Unlike Morrison, my reasons for hoping the boats stop do not amount to the achievement of a macabre KPI. Nor am I motivated by stopping deaths at sea which, though tragic, are a sad inevitability of the broken global refugee system. Rather, it is because the debate around asylum seekers is happening in a parallel universe, without the reference points of morality or statistics or international law. It is only once the boats have stopped that the discourse can possibly return to something resembling normality.
Here and now, asylum seeker advocates must face the reality that the government is absolutely determined to prevail on this measure and will stop at nothing to see it done. How else to explain the 18-page graphic novel being circulated by the government, which visually depicts the isolation, imprisonment and despair to be inflicted upon those who try to come here by boat? The storyboard is aimed at potential Afghani asylum seekers and their families, and has been on the Customs website since November, but was publicised by the Guardian this week. Its closing scenes show men languishing in a Nauru tent city, head in hands, crying and thinking of home.

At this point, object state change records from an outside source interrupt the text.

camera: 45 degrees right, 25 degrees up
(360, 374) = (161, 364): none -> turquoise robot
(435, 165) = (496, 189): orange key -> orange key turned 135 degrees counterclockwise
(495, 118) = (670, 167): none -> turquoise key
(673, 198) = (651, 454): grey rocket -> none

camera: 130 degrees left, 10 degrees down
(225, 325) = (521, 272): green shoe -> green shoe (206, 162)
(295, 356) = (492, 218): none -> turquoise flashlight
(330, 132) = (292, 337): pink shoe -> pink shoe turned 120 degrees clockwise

It has a clear message: come by boat, and we will punish you.
Can you imagine the conversations around that drawing board as hapless public servants went about their assigned task? Would they have been momentarily revolted by the brief? Or would they now be so desensitised to their mission that it was simply another day at the office, executed with perhaps only the mildest raise of an eyebrow? Would they have been comforted, I wonder, by the emphatic public support for this campaign? Out of all the surprising polls over the past few years, the most staggering was published in January by a group called UMR Research. Based on a representative sample of 1,000 online surveys — take that as you will — it found that 60 per cent of Australians want the government to ‘increase the severity of the treatment of asylum seekers’. That’s about the same percentage of Australians that support gay marriage, and is a far more thumping consensus than any federal election in Australian history. You can only hope that it is ignorance and carelessness — ignorance of what is really happening out on Manus Island and Nauru, carelessness toward what might yet happen — that explains this sentiment.

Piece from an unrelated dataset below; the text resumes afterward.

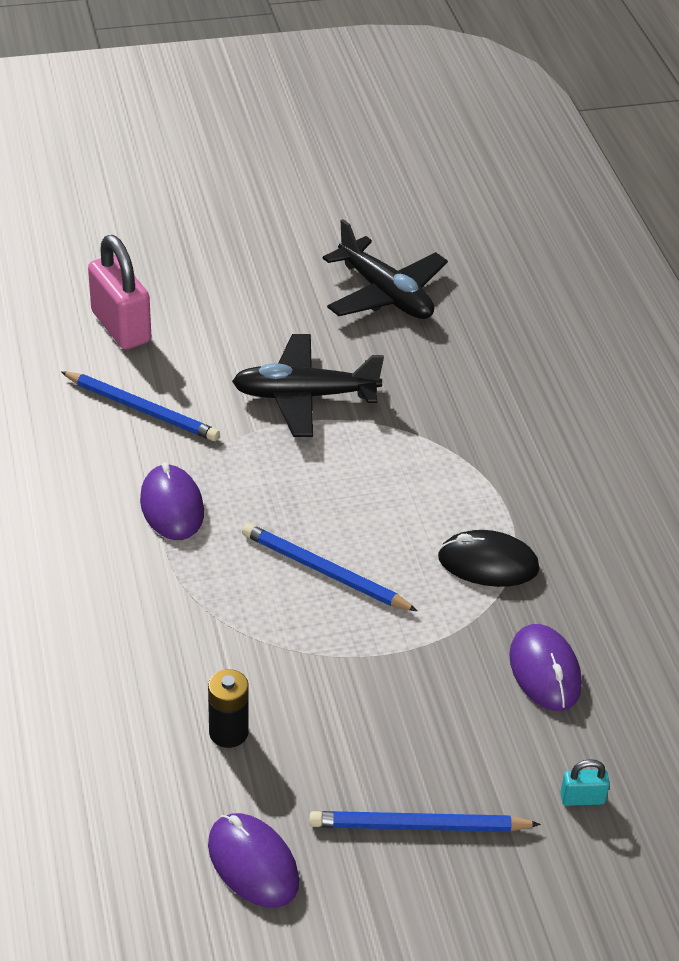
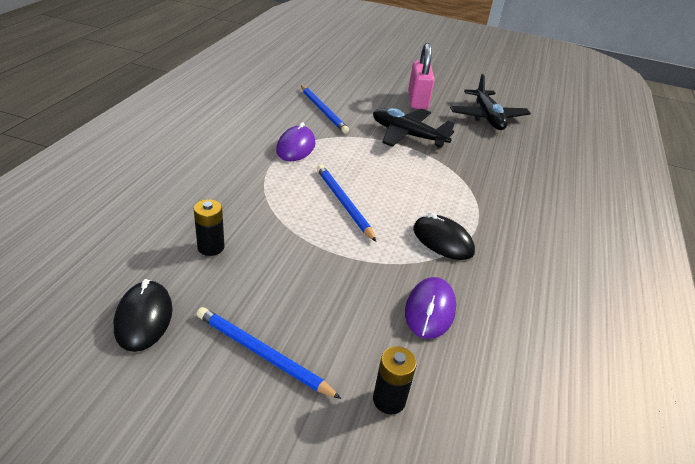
camera: 30 degrees right, 5 degrees down
(121, 327) = (346, 84): pink padlock -> pink padlock (417, 101)
(252, 864) = (143, 318): purple mouse -> black mouse
(582, 798) = (389, 400): turquoise padlock -> black battery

But if boats continue, so will the systematic incarceration of men, women and children on remote islands where heat and boredom slowly dull the pulse. Where legal rights are stripped away and the persecuted are refouled into danger. Where welfare is subcontracted to the most efficient bidder and where military secrecy means we can’t know the truth. Where families are separated and there are so many tears. Temporary protection visas can only be kept at bay in the Senate for so long — they will soon be used retrospectively to destroy any prospect of long-term security and to prevent families from reuniting. And these people will be told they are the lucky ones. Nobody should have to suffer these things, especially not at the hands of a rich and privileged government. Let’s hope those in need of safety can find it elsewhere: somewhere better than here.
With a government and populace so resolute, it is quite clear that the only way to reboot the asylum debate in this country is for the boats to stop, and stop for some time. Perhaps 20 years down the track, with memories of this emotive time sufficiently distant, some brave administration might see fit to revisit this diabolical issue and begin to dismantle the regime that is now in place. There is only one guarantee — whenever that happens, there will still be refugees in need of a boat.
We hear a lot about this operation ‘working’. That can only be true if your lone objective is securing Australia’s periphery from rickety canoes. It is certainly not ‘working’ for those with the real problems — the refugees. And you might not care about that, and that’s your prerogative. You are entitled to feel, in your decidedly unbleeding heart, that the end justifies the means. Sometimes, it certainly does — and you may be sure that this is one of those times. But our successors will judge you harshly, as they will us all, when a more enlightened future dawns.